The Danes are free in both senses of the word. They can make decisions but they are provided for if it all goes wrong. I dont' get what your problem is with that. Poverty is not a social good. The absence of poverty does not mean the absence of making decisions.
I don't have a problem with it, nor am I Danish. I have a problem with the basis of a disagreement being centered around word usage.
I am trying to illustrate different uses of the term 'freedom', and how some uses require an additional qualifier, and how it is fallacious to then drop that qualifier and call it a different 'concept' of freedom. It is a specific application of freedom. If some subset of people hold '
Freedom from x' as their highest ideal, they have the
freedom to do that.
When I refer to freedom, it means the absence of necessity, coercion, or constraint in choice or action.

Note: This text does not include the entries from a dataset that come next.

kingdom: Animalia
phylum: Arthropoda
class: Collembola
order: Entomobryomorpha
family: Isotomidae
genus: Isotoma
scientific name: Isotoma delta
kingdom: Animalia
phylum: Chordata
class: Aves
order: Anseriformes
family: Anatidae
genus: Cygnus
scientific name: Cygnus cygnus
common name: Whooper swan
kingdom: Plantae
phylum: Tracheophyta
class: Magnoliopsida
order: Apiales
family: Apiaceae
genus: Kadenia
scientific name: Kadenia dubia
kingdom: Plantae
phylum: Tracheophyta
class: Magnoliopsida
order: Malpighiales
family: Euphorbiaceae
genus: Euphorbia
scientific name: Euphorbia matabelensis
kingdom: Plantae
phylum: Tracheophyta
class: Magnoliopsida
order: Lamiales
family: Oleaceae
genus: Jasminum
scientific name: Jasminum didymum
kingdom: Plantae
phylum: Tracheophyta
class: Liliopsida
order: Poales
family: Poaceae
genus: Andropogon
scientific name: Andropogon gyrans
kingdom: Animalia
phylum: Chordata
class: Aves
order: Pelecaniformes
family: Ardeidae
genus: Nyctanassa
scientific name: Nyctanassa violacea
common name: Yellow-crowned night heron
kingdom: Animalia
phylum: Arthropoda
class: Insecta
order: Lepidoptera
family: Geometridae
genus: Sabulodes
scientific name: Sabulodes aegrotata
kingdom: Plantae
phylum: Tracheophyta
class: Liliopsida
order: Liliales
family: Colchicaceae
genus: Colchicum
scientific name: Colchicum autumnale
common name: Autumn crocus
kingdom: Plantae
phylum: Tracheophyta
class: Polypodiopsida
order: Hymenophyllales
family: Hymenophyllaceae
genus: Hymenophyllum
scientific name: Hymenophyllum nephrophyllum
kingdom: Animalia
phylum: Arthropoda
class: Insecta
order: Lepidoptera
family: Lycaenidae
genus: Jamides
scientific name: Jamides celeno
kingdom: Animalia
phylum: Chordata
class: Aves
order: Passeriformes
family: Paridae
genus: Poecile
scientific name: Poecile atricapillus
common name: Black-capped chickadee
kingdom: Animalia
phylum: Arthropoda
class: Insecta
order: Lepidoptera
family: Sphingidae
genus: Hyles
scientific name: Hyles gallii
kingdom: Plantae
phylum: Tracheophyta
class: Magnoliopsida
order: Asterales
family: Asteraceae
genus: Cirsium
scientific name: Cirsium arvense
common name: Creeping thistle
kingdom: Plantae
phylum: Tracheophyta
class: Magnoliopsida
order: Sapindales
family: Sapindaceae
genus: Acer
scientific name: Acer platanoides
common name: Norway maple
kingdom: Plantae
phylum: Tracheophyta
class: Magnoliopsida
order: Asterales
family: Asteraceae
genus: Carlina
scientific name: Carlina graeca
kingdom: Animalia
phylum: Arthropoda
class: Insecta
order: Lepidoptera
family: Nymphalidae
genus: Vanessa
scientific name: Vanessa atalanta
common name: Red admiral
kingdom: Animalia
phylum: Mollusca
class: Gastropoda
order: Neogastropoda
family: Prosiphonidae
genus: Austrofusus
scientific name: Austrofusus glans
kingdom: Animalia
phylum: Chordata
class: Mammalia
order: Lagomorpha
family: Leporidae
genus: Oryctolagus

In Denmark, there is a very different understanding of what "freedom" means. In that country, they have gone a long way to ending the enormous anxieties that comes with economic insecurity. Instead of promoting a system which allows a few to have enormous wealth, they have developed a system which guarantees a strong minimal standard of living to all -- including the children, the elderly and the disabled.
It sounds like you are endorsing the idea that freedom includes a guarantee of a strong minimal standard of living to all.
I sort of like it too. Especially if we are moving to a society where machines remove the need for most workers.